Orphan Drugs Act-USA
- In 1983, the Orphan Drugs Act was formulated by the government of the USA to stimulate research in the treatment of diseases that have been largely ignored by the pharmaceutical industry.
- Countries like Australia, Japan and the European Union have enacted similar laws.
- Tax breaks, extended exclusivity and high rates of regulatory success are the incentives offered by such laws.
- The laws have made it commercially attractive for pharmaceutical companies to invest in the research and development (R&D) required to find a cure for these orphan diseases.
What can be done in India?
- The Delhi high court made a number of suggestions to the government. It was pointed out that the CSR provisions under the Companies Act, 2013 could be considered and confirmed that the act of sponsoring the treatment of rare diseases would qualify as a CSR activity.
- It suggested that the government increase its investment in the health sector and recommended the development of best practices and guiding principles in relation to the treatment of rare diseases.
- Karnataka state was the first to release a Rare Diseases and Orphan Drugs Policy.
- The implementation of preventive and carrier testing as a means of reducing morbidity and mortality was recommended. It suggested the use genetic testing was suggested as a means to expedite the identification of the critical genes involved in rare diseases, as more that 80% of the rare diseases have a genetic basis.
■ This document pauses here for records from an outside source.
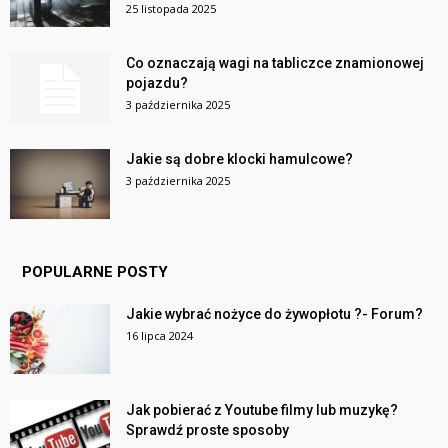
25 listopada 2025
Co oznaczają wagi na tabliczce znamionowej
pojazdu?
3 października 2025
Jakie są dobre klocki hamulcowe?
3 października 2025
POPULARNE POSTY
Jakie wybrać nożyce do żywopłotu ?- Forum?
16 lipca 2024
Jak pobierać z Youtube filmy lub muzykę?
Sprawdź proste sposoby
- A recommendation was made to use education and promotion as a tool to combat delayed diagnosis and treatment.
- The policy calls for the enactment of an orphan drugs statute to allow for tax breaks, funding and exclusive marketing rights as incentives for orphan drug discovery.
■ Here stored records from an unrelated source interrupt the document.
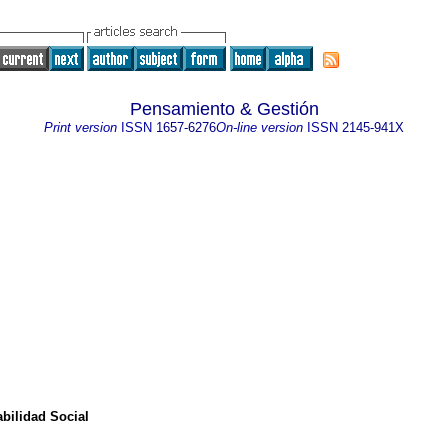
Pensamiento & Gestión
Print version
ISSN
1657-6276
On-line version
ISSN
2145-941X
bilidad Social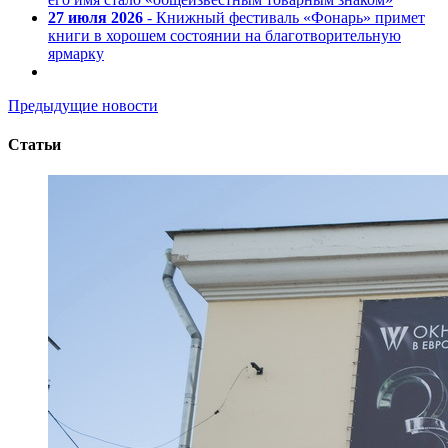
27 июля 2026
- Книжный фестиваль «Фонарь» примет
книги в хорошем состоянии на благотворительную
ярмарку
Предыдущие новости
Статьи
- It also highlighted a feature of India’s insurance laws that puts patients suffering from rare diseases at a particular disadvantage. Private insurance companies treat genetic disorders as pre-existing conditions and on that ground, exclude them from coverage. Since most rare diseases are genetic, patients are routinely denied insurance cover.
- Insurance Regulatory and Development Authority (IRDA) was requested to re-consider this exclusion.
- It aims at making available insurance cover to rare diseases at reasonable premiums.